--- START ---
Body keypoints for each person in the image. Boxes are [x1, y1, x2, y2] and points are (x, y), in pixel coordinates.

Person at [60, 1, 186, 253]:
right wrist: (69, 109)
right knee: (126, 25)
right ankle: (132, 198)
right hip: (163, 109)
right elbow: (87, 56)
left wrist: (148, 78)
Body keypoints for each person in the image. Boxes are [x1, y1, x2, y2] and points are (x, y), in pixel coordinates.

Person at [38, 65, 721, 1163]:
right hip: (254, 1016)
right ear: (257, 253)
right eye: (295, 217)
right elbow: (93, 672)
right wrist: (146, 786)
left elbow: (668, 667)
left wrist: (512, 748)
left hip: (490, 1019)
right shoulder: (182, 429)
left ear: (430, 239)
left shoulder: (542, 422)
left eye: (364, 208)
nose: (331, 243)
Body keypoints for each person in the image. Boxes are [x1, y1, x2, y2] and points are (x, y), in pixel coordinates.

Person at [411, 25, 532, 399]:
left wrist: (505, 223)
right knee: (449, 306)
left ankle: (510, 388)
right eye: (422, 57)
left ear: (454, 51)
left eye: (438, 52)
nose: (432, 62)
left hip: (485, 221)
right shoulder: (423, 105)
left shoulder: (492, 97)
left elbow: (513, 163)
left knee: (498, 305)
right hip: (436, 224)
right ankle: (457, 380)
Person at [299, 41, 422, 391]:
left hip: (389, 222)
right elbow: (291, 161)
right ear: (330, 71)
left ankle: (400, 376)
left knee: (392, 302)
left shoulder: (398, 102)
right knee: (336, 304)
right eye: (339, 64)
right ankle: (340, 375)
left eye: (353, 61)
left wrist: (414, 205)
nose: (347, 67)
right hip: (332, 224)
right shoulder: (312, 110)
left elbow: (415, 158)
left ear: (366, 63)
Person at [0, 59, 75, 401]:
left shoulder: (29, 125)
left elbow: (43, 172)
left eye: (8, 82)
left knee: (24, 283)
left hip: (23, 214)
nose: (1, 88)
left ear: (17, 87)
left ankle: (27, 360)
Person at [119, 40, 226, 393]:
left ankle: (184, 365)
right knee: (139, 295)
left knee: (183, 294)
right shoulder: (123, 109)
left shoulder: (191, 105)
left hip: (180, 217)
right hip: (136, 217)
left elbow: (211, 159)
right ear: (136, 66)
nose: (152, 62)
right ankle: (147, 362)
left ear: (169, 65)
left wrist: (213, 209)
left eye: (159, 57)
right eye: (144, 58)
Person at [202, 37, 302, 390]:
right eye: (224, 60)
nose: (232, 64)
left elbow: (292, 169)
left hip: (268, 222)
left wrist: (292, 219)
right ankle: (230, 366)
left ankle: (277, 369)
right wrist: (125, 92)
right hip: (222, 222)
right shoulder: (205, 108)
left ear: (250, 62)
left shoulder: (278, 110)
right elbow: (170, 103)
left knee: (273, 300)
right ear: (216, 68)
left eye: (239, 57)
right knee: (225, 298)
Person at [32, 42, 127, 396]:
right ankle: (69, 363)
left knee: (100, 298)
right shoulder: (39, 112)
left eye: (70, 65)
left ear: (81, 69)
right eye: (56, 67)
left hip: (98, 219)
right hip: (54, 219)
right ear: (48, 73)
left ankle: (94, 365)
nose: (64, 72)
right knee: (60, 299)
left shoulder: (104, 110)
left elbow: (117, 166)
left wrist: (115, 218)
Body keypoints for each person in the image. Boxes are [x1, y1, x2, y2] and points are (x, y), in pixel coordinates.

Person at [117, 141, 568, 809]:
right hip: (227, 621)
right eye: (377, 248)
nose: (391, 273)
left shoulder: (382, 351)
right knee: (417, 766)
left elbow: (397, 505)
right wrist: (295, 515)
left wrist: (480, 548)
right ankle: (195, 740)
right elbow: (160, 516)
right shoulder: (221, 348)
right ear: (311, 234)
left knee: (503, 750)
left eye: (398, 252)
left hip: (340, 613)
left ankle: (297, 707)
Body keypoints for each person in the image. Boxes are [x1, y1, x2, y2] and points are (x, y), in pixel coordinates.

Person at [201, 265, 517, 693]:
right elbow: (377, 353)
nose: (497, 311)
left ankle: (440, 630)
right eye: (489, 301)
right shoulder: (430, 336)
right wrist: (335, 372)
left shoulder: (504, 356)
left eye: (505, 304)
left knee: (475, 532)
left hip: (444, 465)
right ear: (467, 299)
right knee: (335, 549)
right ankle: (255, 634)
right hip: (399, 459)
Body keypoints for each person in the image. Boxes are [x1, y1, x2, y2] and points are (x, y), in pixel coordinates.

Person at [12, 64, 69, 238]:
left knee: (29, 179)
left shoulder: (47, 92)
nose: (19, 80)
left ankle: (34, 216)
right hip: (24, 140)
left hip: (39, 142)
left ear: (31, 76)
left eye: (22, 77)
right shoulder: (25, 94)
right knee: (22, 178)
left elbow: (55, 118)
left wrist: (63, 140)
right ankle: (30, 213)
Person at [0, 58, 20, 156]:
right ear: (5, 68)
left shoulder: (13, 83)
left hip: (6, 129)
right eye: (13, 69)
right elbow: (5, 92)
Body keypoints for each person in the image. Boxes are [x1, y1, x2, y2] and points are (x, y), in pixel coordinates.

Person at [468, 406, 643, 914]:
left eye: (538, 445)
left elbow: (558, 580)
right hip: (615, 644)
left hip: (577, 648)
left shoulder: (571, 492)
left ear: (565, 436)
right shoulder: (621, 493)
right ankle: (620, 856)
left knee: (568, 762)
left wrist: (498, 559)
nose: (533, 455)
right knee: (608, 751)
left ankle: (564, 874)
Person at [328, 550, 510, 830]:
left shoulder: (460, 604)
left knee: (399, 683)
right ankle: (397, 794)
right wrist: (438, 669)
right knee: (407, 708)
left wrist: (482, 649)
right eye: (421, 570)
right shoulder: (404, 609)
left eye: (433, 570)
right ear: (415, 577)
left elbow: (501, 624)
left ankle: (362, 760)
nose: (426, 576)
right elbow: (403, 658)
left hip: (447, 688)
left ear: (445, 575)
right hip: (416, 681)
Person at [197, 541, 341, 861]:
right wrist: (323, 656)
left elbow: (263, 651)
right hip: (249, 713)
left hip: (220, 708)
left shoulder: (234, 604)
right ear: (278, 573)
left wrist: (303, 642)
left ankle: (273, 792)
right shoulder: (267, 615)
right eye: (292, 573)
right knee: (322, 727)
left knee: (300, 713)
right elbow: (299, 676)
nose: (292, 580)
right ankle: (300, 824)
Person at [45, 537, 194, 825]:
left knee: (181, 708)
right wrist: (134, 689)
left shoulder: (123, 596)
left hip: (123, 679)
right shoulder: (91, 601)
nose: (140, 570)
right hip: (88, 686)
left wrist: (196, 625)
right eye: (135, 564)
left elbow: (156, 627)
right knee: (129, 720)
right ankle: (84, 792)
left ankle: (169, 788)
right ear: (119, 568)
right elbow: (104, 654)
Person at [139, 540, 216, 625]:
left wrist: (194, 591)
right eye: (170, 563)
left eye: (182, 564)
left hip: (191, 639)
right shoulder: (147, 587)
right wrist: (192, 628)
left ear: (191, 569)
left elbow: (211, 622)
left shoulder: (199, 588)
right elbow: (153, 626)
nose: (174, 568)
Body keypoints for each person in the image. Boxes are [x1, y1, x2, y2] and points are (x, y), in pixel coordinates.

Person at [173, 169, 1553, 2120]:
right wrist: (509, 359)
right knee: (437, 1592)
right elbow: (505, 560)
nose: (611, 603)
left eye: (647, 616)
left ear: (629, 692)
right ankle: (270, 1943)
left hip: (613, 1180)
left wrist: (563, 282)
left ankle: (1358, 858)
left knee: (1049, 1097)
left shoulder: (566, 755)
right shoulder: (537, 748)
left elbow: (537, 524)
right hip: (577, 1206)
--- END ---
The problem:
Only the lines above starting at the one containing "left knee: (24, 283)" and ending at the one containing "right ear: (467, 299)", both included, are to be returned, exactly as they read.

Response to this exercise:
left knee: (24, 283)
left hip: (23, 214)
nose: (1, 88)
left ear: (17, 87)
left ankle: (27, 360)
Person at [119, 40, 226, 393]:
left ankle: (184, 365)
right knee: (139, 295)
left knee: (183, 294)
right shoulder: (123, 109)
left shoulder: (191, 105)
left hip: (180, 217)
right hip: (136, 217)
left elbow: (211, 159)
right ear: (136, 66)
nose: (152, 62)
right ankle: (147, 362)
left ear: (169, 65)
left wrist: (213, 209)
left eye: (159, 57)
right eye: (144, 58)
Person at [202, 37, 302, 390]:
right eye: (224, 60)
nose: (232, 64)
left elbow: (292, 169)
left hip: (268, 222)
left wrist: (292, 219)
right ankle: (230, 366)
left ankle: (277, 369)
right wrist: (125, 92)
right hip: (222, 222)
right shoulder: (205, 108)
left ear: (250, 62)
left shoulder: (278, 110)
right elbow: (170, 103)
left knee: (273, 300)
right ear: (216, 68)
left eye: (239, 57)
right knee: (225, 298)
Person at [32, 42, 127, 396]:
right ankle: (69, 363)
left knee: (100, 298)
right shoulder: (39, 112)
left eye: (70, 65)
left ear: (81, 69)
right eye: (56, 67)
left hip: (98, 219)
right hip: (54, 219)
right ear: (48, 73)
left ankle: (94, 365)
nose: (64, 72)
right knee: (60, 299)
left shoulder: (104, 110)
left elbow: (117, 166)
left wrist: (115, 218)
Body keypoints for each person in the image. Boxes are [x1, y1, x2, y2] and points are (x, y), in pixel coordinates.

Person at [117, 141, 568, 809]:
right hip: (227, 621)
right eye: (377, 248)
nose: (391, 273)
left shoulder: (382, 351)
right knee: (417, 766)
left elbow: (397, 505)
right wrist: (295, 515)
left wrist: (480, 548)
right ankle: (195, 740)
right elbow: (160, 516)
right shoulder: (221, 348)
right ear: (311, 234)
left knee: (503, 750)
left eye: (398, 252)
left hip: (340, 613)
left ankle: (297, 707)
Body keypoints for each person in the image. Boxes are [x1, y1, x2, y2] and points are (x, y), in pixel coordinates.

Person at [201, 265, 517, 693]:
right elbow: (377, 353)
nose: (497, 311)
left ankle: (440, 630)
right eye: (489, 301)
right shoulder: (430, 336)
right wrist: (335, 372)
left shoulder: (504, 356)
left eye: (505, 304)
left knee: (475, 532)
left hip: (444, 465)
right ear: (467, 299)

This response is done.